Emociones humanas en una elegante historia de amor y suspense psicológico.
Reseña de Momoko y la gata
No he leído a demasiados autores japoneses hasta ahora y encontrarme con Mariko Koike ha sido un auténtico descubrimiento.
Tengo la sensación de que los autores japoneses tienen una sensibilidad y elegancia extrema para conectarnos con hechos cotidianos.
Pero aquí, tras la aparente cotidianeidad, la escritora construye una firme trama repleta de suspense psicológico. Lo que, aparentemente, puede comenzar como una ligera y dulce historia de amor hacia una niña y su padre te va envolviendo hasta dejarte cao.

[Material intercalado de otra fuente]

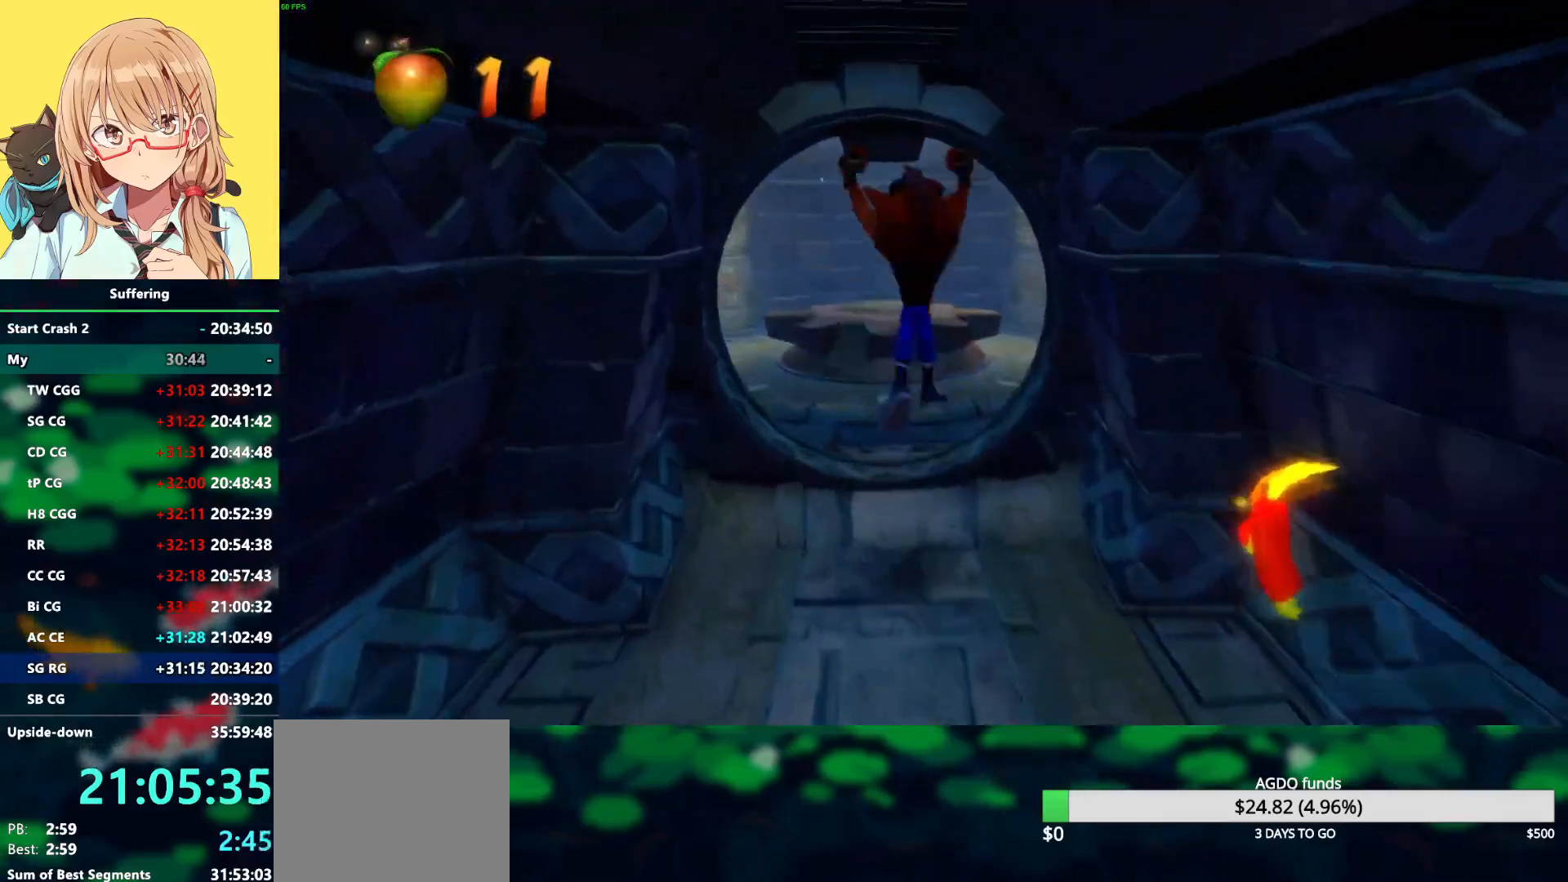
{"buttons": ["R1", "DPAD_UP"], "left_stick": "center", "right_stick": "center", "events": [[367, "R1", "down"]]}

Deslumbrante el estilo de su autora. Cómo te lleva con una mano suave y elegante. Te presenta a los personajes que, por lo que les ha tocado vivir, podrían ser débiles y confusos. Pero nada más lejos de la realidad, porque se van descubriendo sus personalidades complejas y fuertes.
Es curioso y no hay que perderse la última parte en la que Mariko Koike nos cuenta cómo llego a realizar, con este libro, un híbrido desviándose de las novelas de misterio. Sin someterse a reglas, sin restricciones, dejando fluir y haciendo algo que siempre le había llamado.

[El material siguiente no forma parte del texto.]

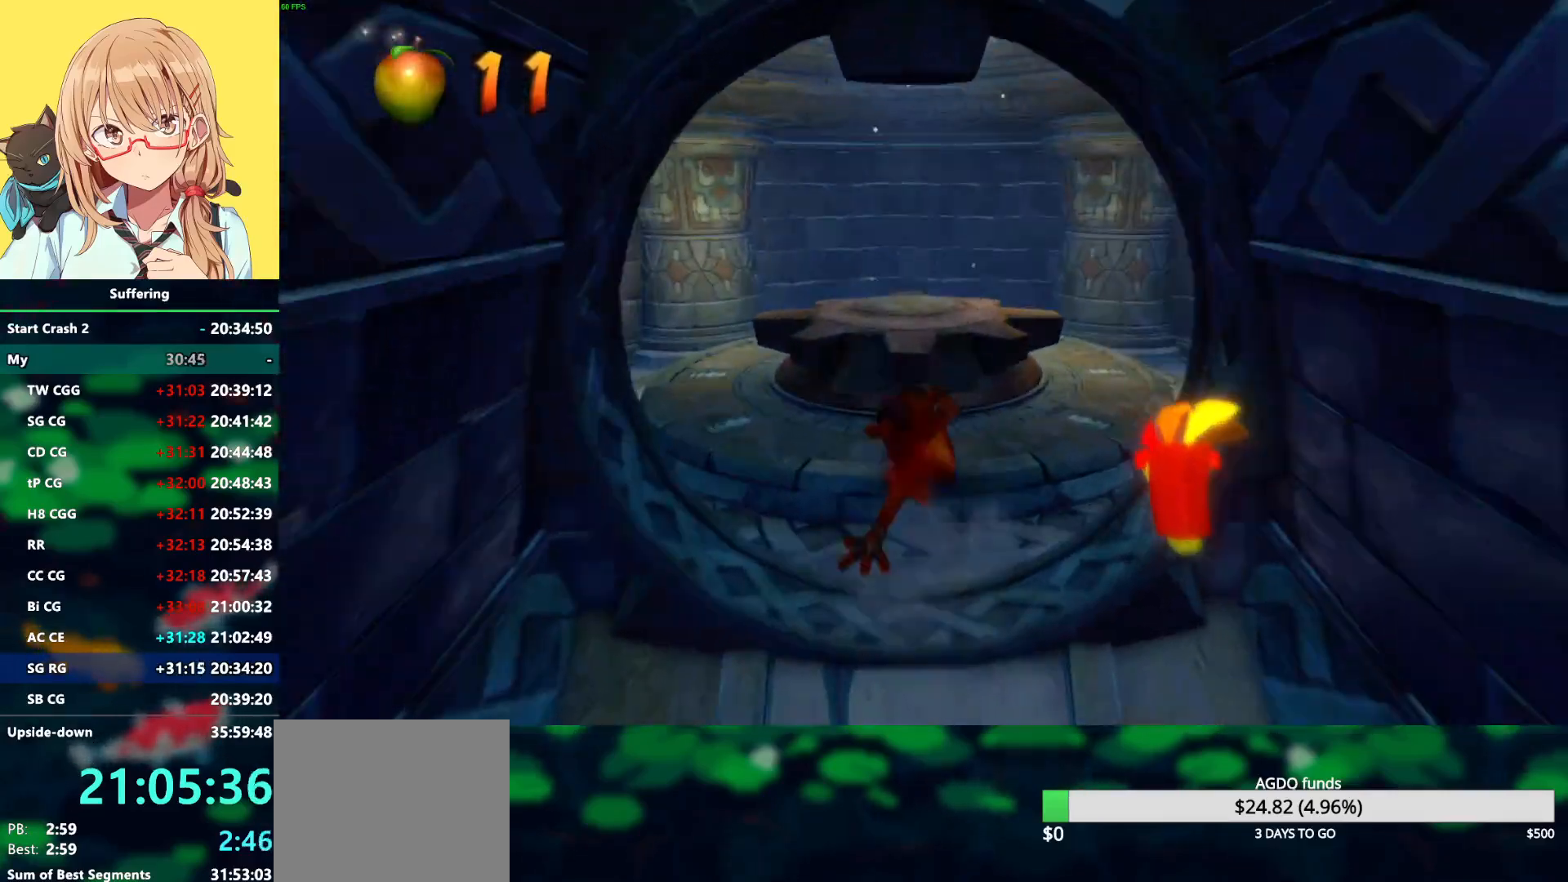
{"buttons": ["DPAD_UP"], "left_stick": "center", "right_stick": "center", "events": [[33, "SQUARE", "down"], [83, "CROSS", "down"], [100, "R1", "up"], [117, "SQUARE", "up"], [167, "CROSS", "up"]]}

El resultado no puede ser más perfecto desde mi punto de vista. Momoko y Lala (la preciosa gata blanca) siempre quedarán a mi mente, protagonistas absolutas de esta maravilla.
Sinopsis
Escrito por la ganadora del Premio Naoki y del Premio Yoshikawa Eleji de Literatura, entre otros.
En esta elegante historia en la que asoman y se retratan las emociones humanas, podemos encontrar ecos de Mishima, Murakami y Kawakami.
Momoko solo se relaciona con su gata Lala desde el fallecimiento de su madre. Una relación tierna y a la vez extraña.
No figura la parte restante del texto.